| Exercice 1 |
Indiquez si chacune des affirmations suivantes concorde avec l'extrait consacré au roman « Le Prix », en répondant par oui ou par non et en citant mot pour mot le passage qui tranche. (a) Otto Hahn reçoit le prix Nobel pour la découverte de la fission nucléaire. (b) En 1938, Lise Meitner quitte l'Allemagne pour la Suède. (c) La dernière rencontre entre Lise Meitner et Otto Hahn a lieu dans un laboratoire.
| Exercice 2 |
Remplacez « physicienne » par « chercheuse » dans tout ce qui va de « Le roman historique » jusqu'à « son ancien collègue. » dans l'extrait consacré au roman « Le Prix », puis recopiez ce passage ainsi modifié.

Le roman historique de Cyril Gely "Le Prix" rend son Nobel à la physicienne Lise Meitner
Stockholm, 10 décembre 1946. Otto Hahn, chimiste allemand, s’apprête à entrer dans l’histoire. Dans l’après-midi, il va recevoir le prix Nobel pour avoir découvert la fission nucléaire. Cette découverte est le fruit d’une collaboration avec Lise Meitner, physicienne … qui, de son côté, ne recevra pas de prix Nobel. Car en 1938, cette femme juive est contrainte de fuir l’Allemagne nazie pour la Suède, laissant le fruit de plusieurs années de recherche dans les mains d’Otto Hahn. Quelques mois plus tard, le scientifique observe la fission nucléaire et signe un article sur sa découverte. A quelques heures de la remise du Nobel, Lise Meitner souhaite régler ses comptes avec son ancien collègue.
Un dialogue historique
Cette ultime confrontation, Cyril Gely nous la raconte dans "Le Prix" (Albin Michel). La tension monte dans la chambre d’hôtel d’Otto Hahn à l’annonce de la visite de Lise. A son arrivée, l’ambiance est amicale : les deux amis se remémorent le laboratoire, les premières découvertes faites ensemble, les travaux sur la fission nucléaire. En parallèle, ils racontent la montée du nazisme, les lois anti-juives. Et cette date fatidique de 1938, lorsque Lise Meitner n’a plus d’autre choix que de fuir Berlin pour se réfugier à Stockholm, abandonnant sa collaboration avec Otto Hahn. "Il est probable que nous aurions découvert ensemble la fission nucléaire. Nous étions si près du but quand je suis partie. D'ailleurs, tu l’as observée peu de temps après", rappelle la physicienne. Très vite, les retrouvailles virent à la confrontation.

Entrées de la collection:
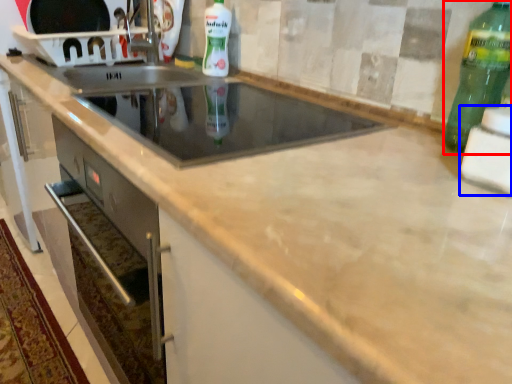
Question: Which object appears closest to the camera in this image, bottle (highlighted by a red box) or appliance (highlighted by a blue box)?

Choices:
 (A) bottle
 (B) appliance

Answer: (B)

| Corrigé 1 |
(a) Oui : « il va recevoir le prix Nobel pour avoir découvert la fission nucléaire ».
(b) Oui : « Car en 1938, cette femme juive est contrainte de fuir l’Allemagne nazie pour la Suède ».
(c) Non : « La tension monte dans la chambre d’hôtel d’Otto Hahn à l’annonce de la visite de Lise. »

| Corrigé 2 |
Le roman historique de Cyril Gely "Le Prix" rend son Nobel à la chercheuse Lise Meitner
Stockholm, 10 décembre 1946. Otto Hahn, chimiste allemand, s’apprête à entrer dans l’histoire. Dans l’après-midi, il va recevoir le prix Nobel pour avoir découvert la fission nucléaire. Cette découverte est le fruit d’une collaboration avec Lise Meitner, chercheuse … qui, de son côté, ne recevra pas de prix Nobel. Car en 1938, cette femme juive est contrainte de fuir l’Allemagne nazie pour la Suède, laissant le fruit de plusieurs années de recherche dans les mains d’Otto Hahn. Quelques mois plus tard, le scientifique observe la fission nucléaire et signe un article sur sa découverte. A quelques heures de la remise du Nobel, Lise Meitner souhaite régler ses comptes avec son ancien collègue.